10-29-2010, 03:14 PM
I'm sorry to jack the the thread, but 1½ page into the article I said to myself "Damn - I should upload a bunch of pictures of my club":
I train in AK Thor, established in '94.. 1894 which makes it the oldest one in Denmark and as far as we know the oldest one in Scandinavia. Back in the day all the clubs had the "AK" prefix, meaning Atletik Klub (Athletic Club). Back then, that meant boxing and weightlifting. Thor is the Norse God of Thunder. Other clubs had names like AK Atlas or AK Viking. It is located outside of our capital - Copenhagen - on the island of Amager. Amager is the 'New Jersey' of Denmark.
The club is driven as an association (not sure if that's the right word), meaning every member has an equal say at the annual general assembly. The most important thing at the general assembly is free pizza and a very long, drawn out discussion about buying new equipment.
The price is 300 DKK per quarter (~ $55) or 1/3 of a standard fitness membership. After having trained there for a while and been "OK'ed", one is given a key and can come and go as one wishes.
The club doesn't offer any formal training or programming, but Mondays, Thursdays and Saturdays the Grand Old Men of the club are there and they offer instructions. Generally, everybody corrects everybody.
Outside view with some Scandinavian autumn in the background. The club is located in some old army barracks that have since turned into a big area with football pitches.
Bars. All are Eleiko, except the fatbar. The fatbar weighs a whopping 5kg.
Swedish stall bars, Therabands, small plates, bicycle inner tubes, 'real' bands, jump ropes, dipping belt, broom sticks and a very old school way of doing incline bench presses.
Bumper plates from 2,5 to 25kg.
10-29-2010, 03:15 PM
A pamphlet to celebrate our 75th anniversary in 1969. Apparently the club was founded by a Stalin look-a-like.
Cardio is very important.
Music, boxes of chalk, therapeutic balls (the big one is great for the spine, the small one is great for the feet). The bottle is - from what I can tall - a beer from when Russia was called USSR.
Our 'platforms'. Some monster is doing some serious deadlifting.
10-29-2010, 03:15 PM
Our coat of arms. On the right is a showcase with scorecards for lifters from days gone by. One the left is a poster of barbell and dumbbell exercises.
Heavyweight (above 90kgs). STEM = press, TRÆK = snatch, STØD = clean and jerk. The coloured lines means it's a records of sorts. Notice that you can read the hand writing.
Almost as in depth as Starting Strength. I have pictures of all 4 posters is people want to look closer.
Our kettlebells that aren't put to good use and a lonely lifting box.
10-29-2010, 03:16 PM
A new addition. In the background are some poster from the '96 Olympic Games. Chemerkin C&Js 260kg.
Jerk boxes. Used mostly for storage and jumping.

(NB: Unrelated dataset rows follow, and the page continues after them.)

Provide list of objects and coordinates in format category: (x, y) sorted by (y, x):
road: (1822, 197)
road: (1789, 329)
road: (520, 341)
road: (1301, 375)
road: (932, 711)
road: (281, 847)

Present day scorecards. Apparently the ability to lift heavy weights go hand in hand with the ability the write with a pen.

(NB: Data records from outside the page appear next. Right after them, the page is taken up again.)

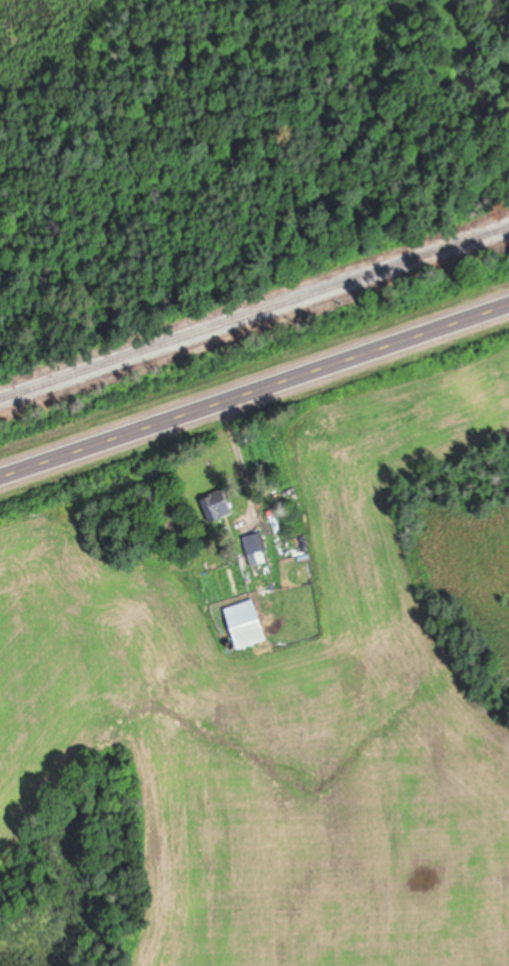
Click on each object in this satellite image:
railway: (254, 309)
road: (254, 387)
building: (249, 621)

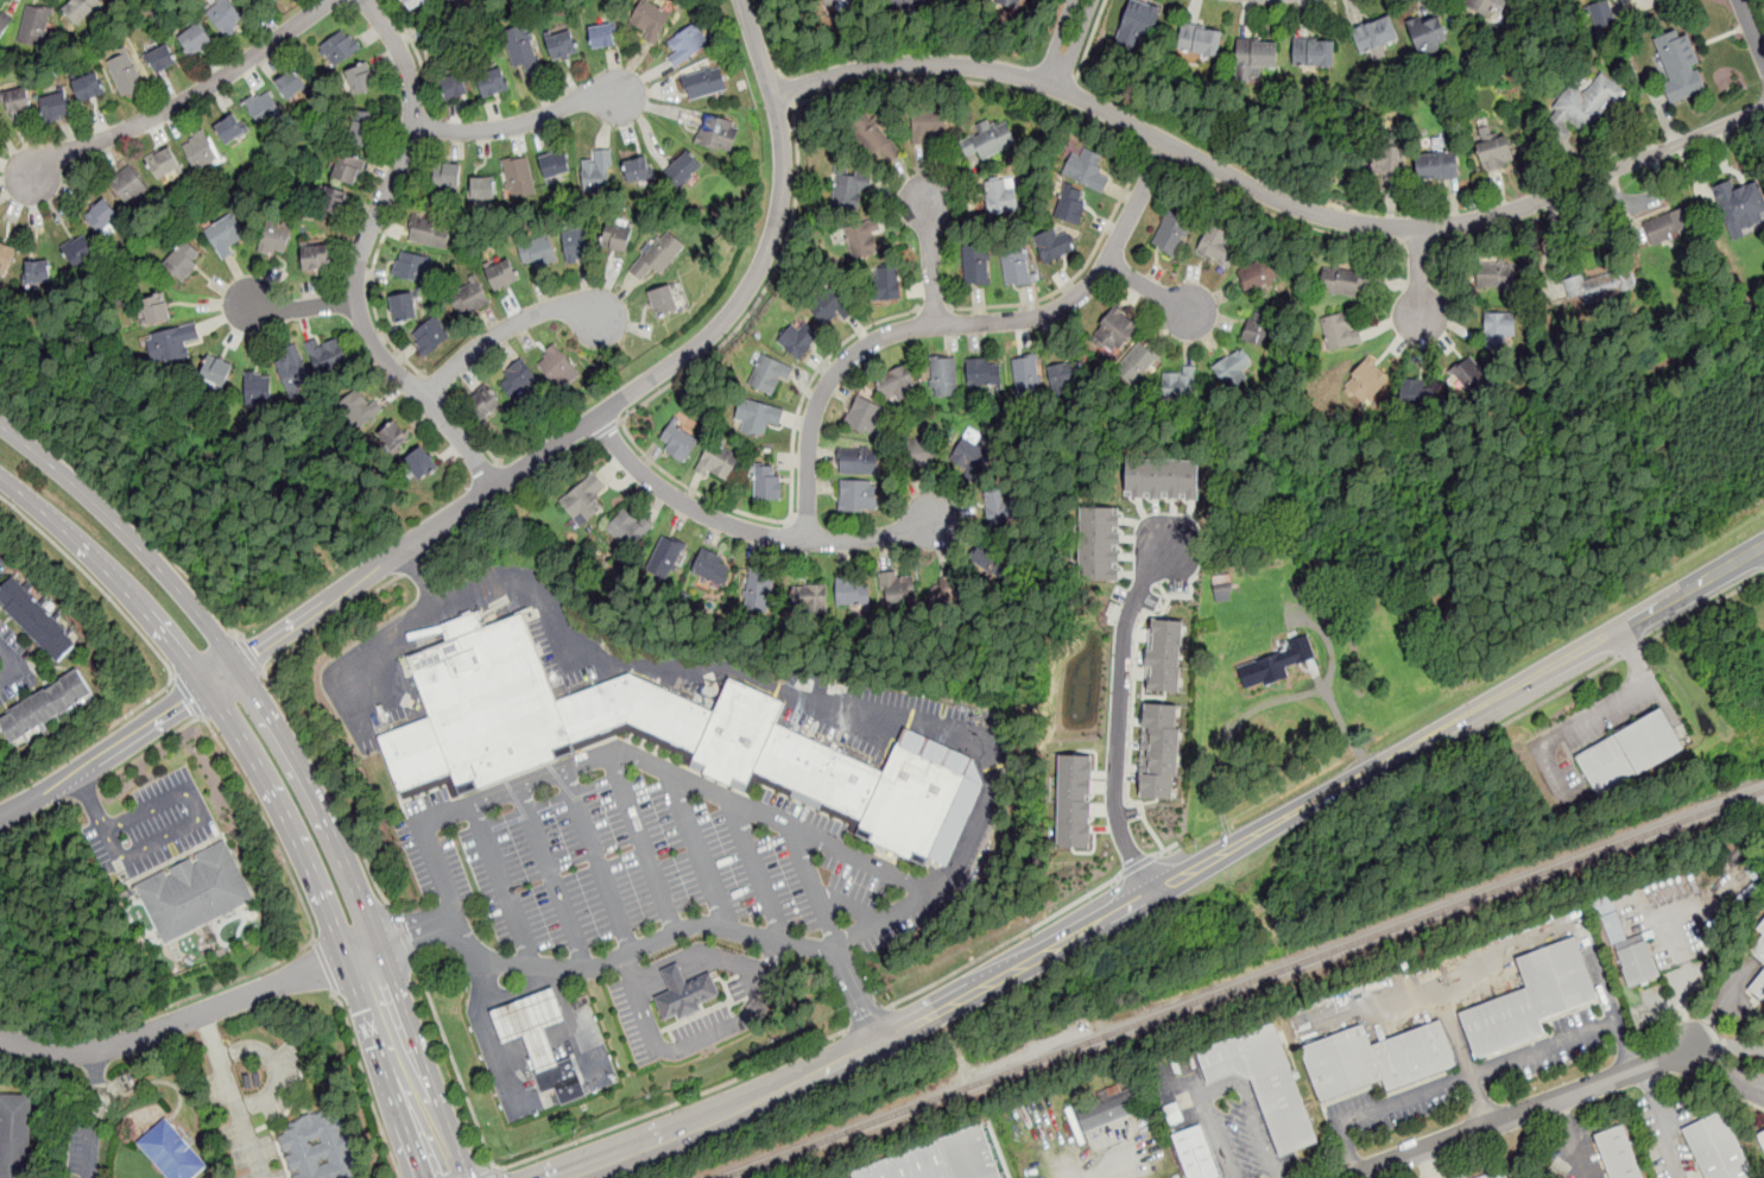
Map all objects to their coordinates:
building: (1623, 0)
building: (848, 1)
building: (828, 2)
building: (1010, 3)
building: (415, 4)
building: (909, 4)
building: (1482, 6)
building: (80, 8)
building: (1601, 12)
building: (226, 18)
building: (649, 20)
building: (3, 24)
building: (35, 25)
building: (1137, 25)
road: (1752, 28)
building: (1428, 33)
building: (1375, 34)
building: (602, 36)
road: (770, 37)
road: (1089, 39)
building: (195, 40)
building: (1200, 40)
road: (1069, 42)
building: (687, 44)
building: (562, 45)
building: (339, 48)
building: (523, 50)
building: (1313, 51)
road: (417, 53)
building: (1254, 56)
building: (162, 58)
building: (1679, 63)
building: (125, 73)
building: (360, 80)
building: (492, 81)
building: (704, 82)
building: (453, 84)
building: (291, 85)
building: (88, 86)
road: (788, 88)
road: (1069, 92)
building: (17, 99)
road: (184, 101)
building: (54, 103)
building: (1585, 103)
building: (263, 108)
road: (1101, 110)
road: (522, 123)
building: (364, 127)
road: (430, 127)
building: (928, 127)
road: (1105, 127)
building: (230, 129)
building: (712, 129)
building: (874, 139)
building: (988, 140)
building: (200, 149)
building: (1496, 153)
road: (1160, 156)
building: (162, 162)
building: (555, 163)
building: (1386, 163)
building: (1436, 165)
building: (684, 167)
building: (348, 168)
building: (637, 168)
building: (597, 171)
building: (1089, 171)
building: (447, 176)
building: (520, 177)
road: (1594, 178)
building: (128, 184)
building: (850, 186)
building: (482, 188)
building: (1000, 197)
building: (331, 198)
building: (1741, 204)
building: (1069, 205)
building: (102, 214)
road: (1285, 218)
building: (1668, 225)
building: (428, 231)
building: (1171, 232)
building: (225, 234)
road: (1484, 235)
building: (274, 237)
building: (616, 237)
building: (862, 239)
building: (576, 243)
road: (1417, 243)
building: (1054, 246)
building: (1218, 246)
building: (80, 250)
building: (538, 252)
road: (362, 255)
building: (658, 255)
building: (315, 256)
building: (6, 258)
road: (931, 259)
building: (184, 260)
road: (374, 261)
building: (411, 265)
building: (975, 265)
building: (1015, 266)
building: (1259, 271)
building: (36, 273)
building: (502, 274)
road: (1419, 274)
building: (1496, 274)
building: (1346, 280)
building: (887, 283)
building: (1602, 286)
road: (1153, 290)
building: (665, 300)
building: (471, 302)
building: (403, 305)
road: (302, 307)
building: (830, 307)
building: (155, 308)
road: (937, 308)
road: (954, 324)
road: (508, 327)
building: (1258, 327)
building: (1499, 328)
building: (1115, 330)
building: (1339, 330)
building: (430, 336)
building: (800, 339)
building: (171, 342)
building: (327, 354)
building: (1137, 362)
building: (555, 366)
building: (1232, 368)
building: (215, 369)
building: (983, 371)
building: (293, 373)
building: (1065, 374)
building: (768, 375)
building: (1025, 376)
building: (1471, 376)
building: (517, 377)
building: (942, 377)
building: (1178, 380)
building: (1366, 380)
building: (896, 384)
road: (434, 386)
building: (257, 388)
building: (1417, 392)
road: (624, 398)
building: (482, 404)
building: (359, 407)
building: (867, 417)
building: (756, 418)
road: (619, 420)
road: (602, 429)
road: (473, 431)
building: (392, 437)
building: (677, 441)
building: (917, 454)
building: (970, 456)
road: (648, 458)
building: (857, 460)
building: (718, 462)
building: (420, 463)
road: (507, 476)
building: (1162, 478)
building: (767, 482)
building: (858, 494)
road: (509, 495)
building: (584, 500)
building: (1003, 505)
road: (128, 512)
building: (626, 530)
road: (749, 530)
building: (1096, 543)
building: (666, 557)
building: (992, 559)
road: (416, 562)
building: (711, 567)
building: (1222, 587)
building: (758, 588)
building: (949, 589)
building: (897, 591)
building: (852, 593)
building: (810, 599)
road: (1702, 609)
building: (37, 620)
road: (332, 621)
road: (1328, 636)
road: (380, 645)
road: (1629, 650)
road: (251, 653)
road: (1633, 653)
building: (1163, 655)
road: (163, 657)
road: (9, 663)
building: (1275, 663)
road: (742, 673)
road: (187, 694)
road: (1546, 699)
road: (1261, 705)
building: (45, 707)
road: (1118, 716)
road: (1130, 719)
road: (1564, 729)
building: (479, 741)
road: (122, 744)
road: (148, 749)
building: (1159, 750)
building: (1629, 754)
road: (296, 760)
road: (563, 773)
road: (273, 787)
road: (331, 787)
road: (85, 793)
building: (1071, 799)
road: (162, 800)
road: (92, 801)
road: (645, 844)
road: (147, 847)
road: (1167, 847)
road: (700, 851)
road: (599, 862)
road: (1137, 864)
parking lot: (646, 867)
road: (759, 871)
road: (554, 877)
road: (917, 880)
road: (1171, 882)
road: (504, 885)
road: (817, 886)
building: (199, 892)
road: (299, 896)
road: (403, 935)
road: (314, 940)
road: (1004, 943)
building: (1759, 945)
road: (717, 956)
building: (1636, 958)
road: (601, 964)
road: (633, 966)
road: (325, 968)
railway: (1242, 985)
building: (1758, 986)
building: (684, 992)
road: (520, 993)
road: (860, 993)
building: (1530, 1000)
road: (755, 1003)
road: (190, 1015)
parking lot: (637, 1016)
road: (867, 1018)
gas station: (532, 1023)
road: (574, 1024)
road: (490, 1034)
building: (540, 1042)
road: (1731, 1047)
road: (659, 1049)
building: (1377, 1057)
road: (274, 1065)
road: (454, 1066)
road: (1477, 1071)
road: (1727, 1071)
building: (1264, 1082)
road: (366, 1083)
road: (1230, 1086)
road: (232, 1094)
road: (1480, 1098)
road: (671, 1104)
building: (1108, 1111)
road: (1522, 1111)
road: (92, 1113)
road: (1665, 1121)
building: (15, 1135)
road: (1570, 1138)
building: (1762, 1138)
building: (320, 1146)
building: (1717, 1148)
building: (172, 1152)
building: (1619, 1152)
building: (1195, 1154)
building: (935, 1158)
road: (1434, 1162)
road: (1105, 1164)
road: (484, 1173)
road: (496, 1173)
building: (1501, 1174)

Random challenge. Who can walk the longest with a 32kg KB in each hand.
10-29-2010, 03:17 PM
THE LAND OF THE LAW! If you do not comply with the rules set forth, you will be explained, in a very calm voice, that the other members also have to train here and they would like you to try to follow the rules. Pretty please - with sugar on top.
The room next door, where "The Other Guys" train. Notice the old Power Rack. Now it's a place to train your six pack.

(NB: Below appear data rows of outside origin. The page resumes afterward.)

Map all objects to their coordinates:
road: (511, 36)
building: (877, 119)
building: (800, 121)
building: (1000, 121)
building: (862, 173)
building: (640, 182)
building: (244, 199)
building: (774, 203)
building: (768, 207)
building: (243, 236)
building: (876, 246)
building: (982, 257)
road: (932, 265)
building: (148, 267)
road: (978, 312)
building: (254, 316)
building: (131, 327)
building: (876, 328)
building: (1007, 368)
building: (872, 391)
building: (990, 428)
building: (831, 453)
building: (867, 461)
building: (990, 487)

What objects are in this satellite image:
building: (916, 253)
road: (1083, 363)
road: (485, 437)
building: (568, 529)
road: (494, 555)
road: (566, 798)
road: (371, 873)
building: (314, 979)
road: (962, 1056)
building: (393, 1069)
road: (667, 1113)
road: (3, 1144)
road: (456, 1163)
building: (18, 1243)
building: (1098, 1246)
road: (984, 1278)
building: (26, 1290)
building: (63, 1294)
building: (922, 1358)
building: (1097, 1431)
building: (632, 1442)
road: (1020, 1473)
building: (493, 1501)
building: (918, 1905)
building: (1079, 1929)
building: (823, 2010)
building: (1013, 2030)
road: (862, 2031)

Dumbbells. They only go to 40kg. The club's board has the belief that too heavy dumbbells will attract people on steroids.
Changing rooms: Cabinets for shoes/sleeves/belts and a weight.
I hope you found this little tour interesting. If this is the wrong place to post this, please let me know.
10-29-2010, 09:42 PM
It's a little off-topic, but interesting in an old-school way. Tommy would approve.
11-01-2010, 12:52 PM
Good tour, even better captioning.
Suggs mentions that describing the X-Factor would require another article. I'd like to see that article. I'm sure I'm not alone.